#### QUOTED PASSAGE

As the UK prepares for the first coronation since 1953, it is a good opportunity to look back on the only coronation which took place during the interwar period. On 12 May 1937, King George VI was crowned in Westminster Abbey. Initially, it had been planned that the coronation that day would have been of Edward VIII, but after the Abdication Crisis of late 1936, it was decided to use the same date for a different coronation ceremony.
Although the coronation of Queen Elizabeth II was famously the first national ‘TV event’ in Britain (there’s even a Dr Who episode about it), new media were also used for the coronation in 1937. The last coronation before this year had been in 1911, when moving image mediums were still in the early stages of development. In that year, silent film footage of the procession was recorded from static cameras, mostly at a remove from the action. By 1937, sound cinema was omnipresent, and making a filmed record of the coronation was an integral part of the day. A film of nearly an hour was recorded, which included many shots taken inside Westminster Abbey during the service. The whole was overlaid with an informative voice-over explaining the action.
Although a large number of people, possibly up to a million, travelled to London to witness the procession, there were many more subjects who would not have been able to see this royal ceremony in person. These were not just in Britain, but across the world. As one local newspaper put it, ‘figuratively waiting upon the Throne and its new King to-day were the 500,000,000 people of the Empire.’[1]
The distribution of the coronation film was one of the key strategies to ensure that these half a billion people could feel a connection with the new monarch. The film was edited and distributed quickly – only two days after the coronation, on Friday 14 May, people in provincial towns such as Gloucester were able to see ‘The Great Coronation Film: The House of Windsor.’ It was advertised as including ‘THE ACTUAL CROWNING CEREMONY IN THE ABBEY’. In the case of Gloucester, it was showing in three different cinemas with each screening it four times a day.[2]
Other mass media were also used to create a sense of a community of subjects. Arguably, the fact that until six months before the coronation no-one had expected this second son to become king, made it likely that most people in the country had only a very limited understanding of who their new King was. Local newspapers printed articles setting out details about the new King and Queen, to inform their readership. The Lancashire-based Nelson Leader told its readers that for the new King, ‘Duty is a quiet passion with him, as it was with his father.’[3] Multiple newspapers assert that the King’s main interests are the nation’s industry and support for young people – both uncontroversial topics. The other key feature that papers highlighted was the domestic bliss of the new royal couple: ‘Ideally happy has been the married life of King George and Queen Elizabeth’; and most articles also describe the couple’s daughters in flattering terms.[4]
The spectre of King Edward VIII is mostly in the background of these reports; but in the Derbyshire Times he is evoked explicitly: ‘King George lacks some of the qualities that inspired high hopes of King Edward VIII – he is more reserved, more conventional, and makes friends less easily – but he has certain qualities that his more brilliant brother lacks: he is steadier, less impulsive, more persevering, and more dutiful.’[5] And, of course, the new King’s steady family life is infinitely preferable to a King married to an American divorcee, although none of the newspapers make that explicit.

########
#### MATERIAL PROVIDED

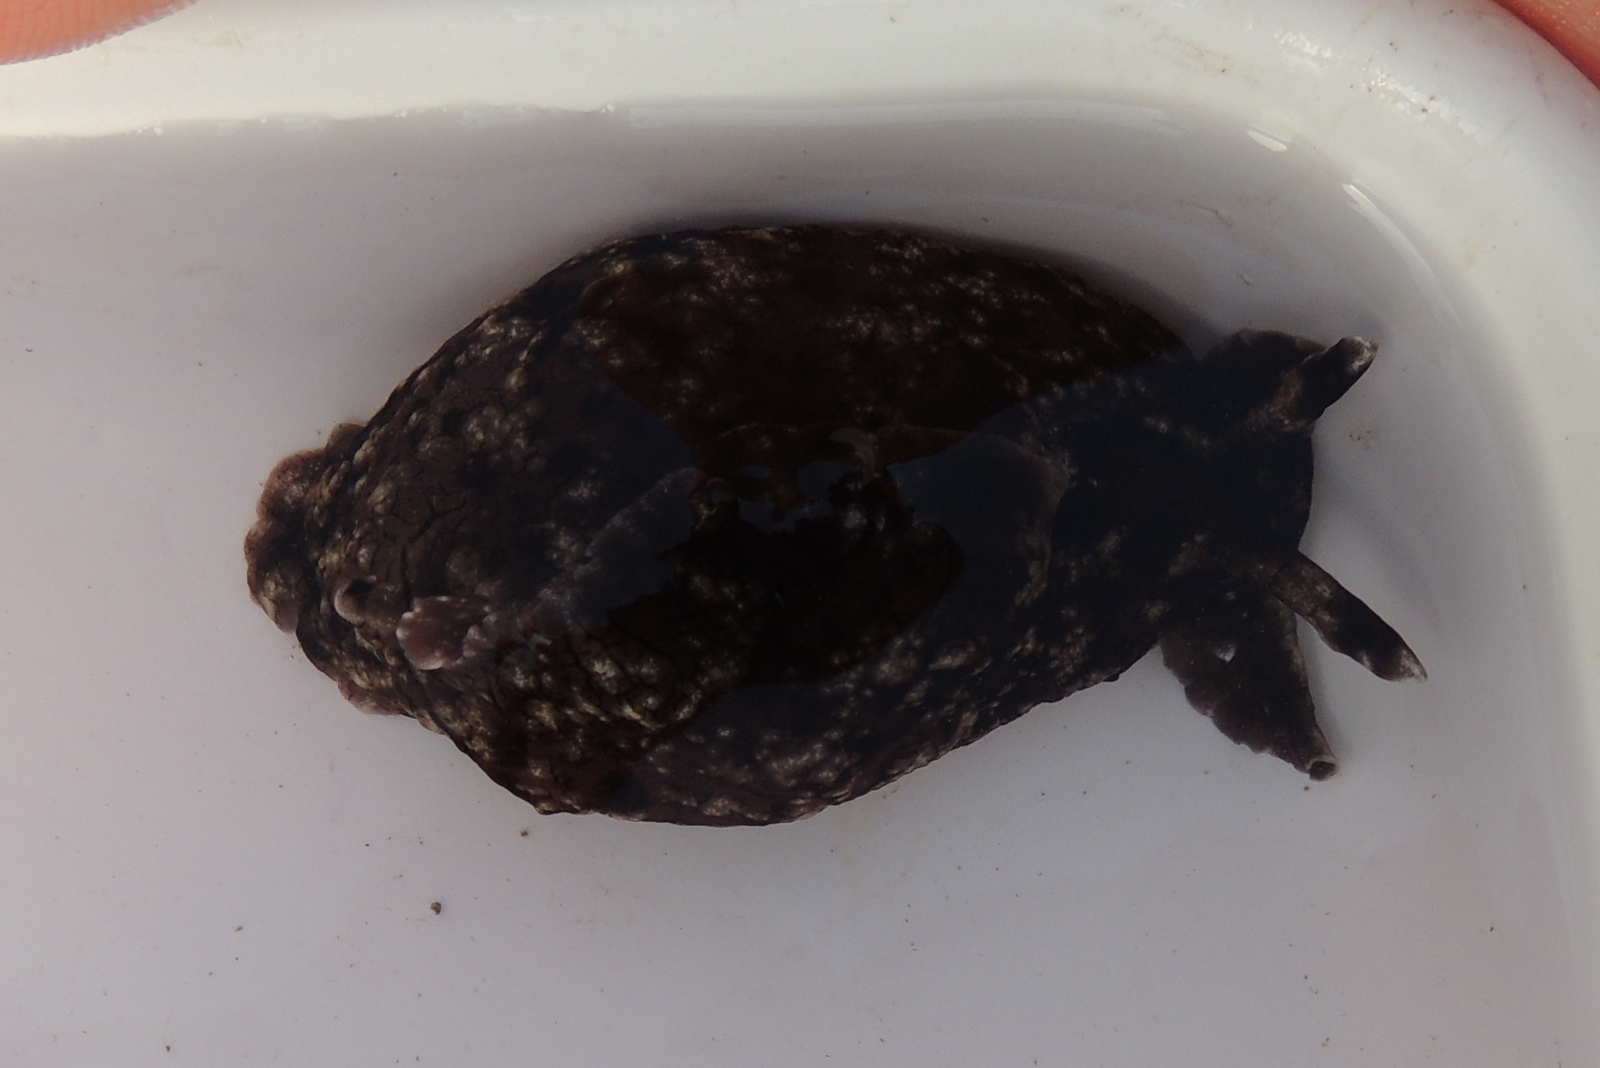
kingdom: Animalia
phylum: Mollusca
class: Gastropoda
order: Aplysiida
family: Aplysiidae
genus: Aplysia
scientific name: Aplysia californica
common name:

########

> [WHAT THE TASK ASKS] In the 1937 coronation piece, how many cinemas in Gloucester were showing the coronation film, and how many times a day did each screen it?

> [OUTPUT FOR THIS EXERCISE] Three cinemas, each screening it four times a day.